期刊
INTENSIVE CARE MEDICINE
卷 34, 期 8, 页码 1477-1486出版社
SPRINGER
DOI: 10.1007/s00134-008-1121-9
关键词
patient-ventilator asynchrony; patient-ventilator interaction; assisted mechanical ventilation; pressure-support ventilation; work of breathing
Objective: To identify ventilatory setting adjustments that improve patient-ventilator synchrony during pressure-support ventilation in ventilator-dependent patients by reducing ineffective triggering events without decreasing tolerance. Design and setting: Prospective physiological study in a 13-bed medical intensive care unit in a university hospital. Patients and participants: Twelve intubated patients with more than 10% of ineffective breaths while receiving pressure-support ventilation.
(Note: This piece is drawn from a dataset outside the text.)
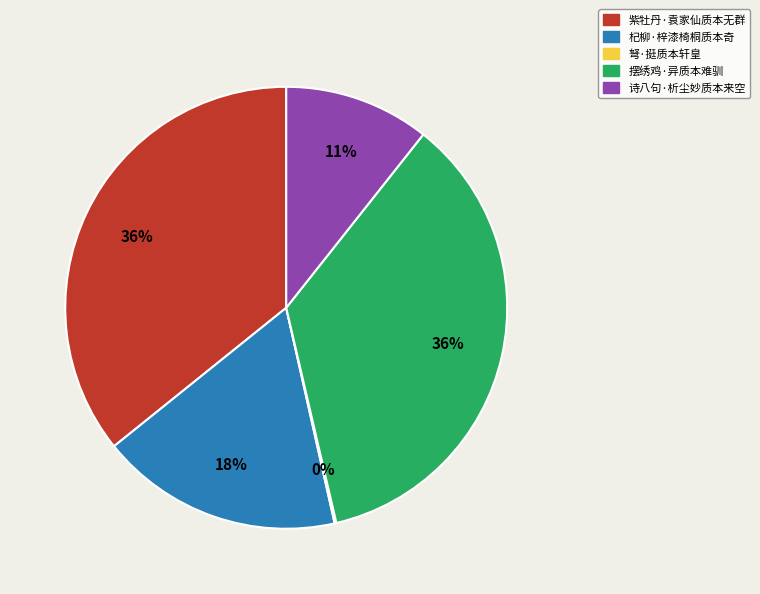

Is it true that 摆绣鸡·异质本难驯 is 49% of the pie?

False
Interventions: Flow, airway-pressure, esophageal-pressure, and gastric-pressure signals were used to measure patient inspiratory effort. To decrease ineffective triggering the following ventilator setting adjustments were randomly adjusted: pressure support reduction, insufflation time reduction, and change in end-expiratory pressure. Measurements and results: Reducing pressure support from 20.0 cm H2O (IQR 19.5 - 20) to 13.0 (12.0 - 14.0) reduced tidal volume [10.2ml/kg predicted body weight (7.2 - 11.5) to 5.9 (4.9 - 6.7)] and minimized ineffective triggering events [45% of respiratory efforts (36 - 52) to 0% (0 - 7)], completely abolishing ineffective triggering in two-thirds of patients. The ventilator respiratory rate increased due to unmasked wasted efforts, with no changes in patient respiratory rate [26.5 breaths/min (23.1 - 31.9) vs. 29.4 (24.6 - 34.5)], patient effort, or arterial PCO2. Shortening the insufflation time reduced ineffective triggering events and patient effort, while applying positive end-expiratory pressure had no influence on asynchrony. Conclusions: Markedly reducing pressure support or inspiratory duration to reach a tidal volume of about 6 ml/kg predicted body weight eliminated ineffective triggering in two-thirds of patients with weaning difficulties and a high percentage of ineffective efforts without inducing excessive work of breathing or modifying patient respiratory rate.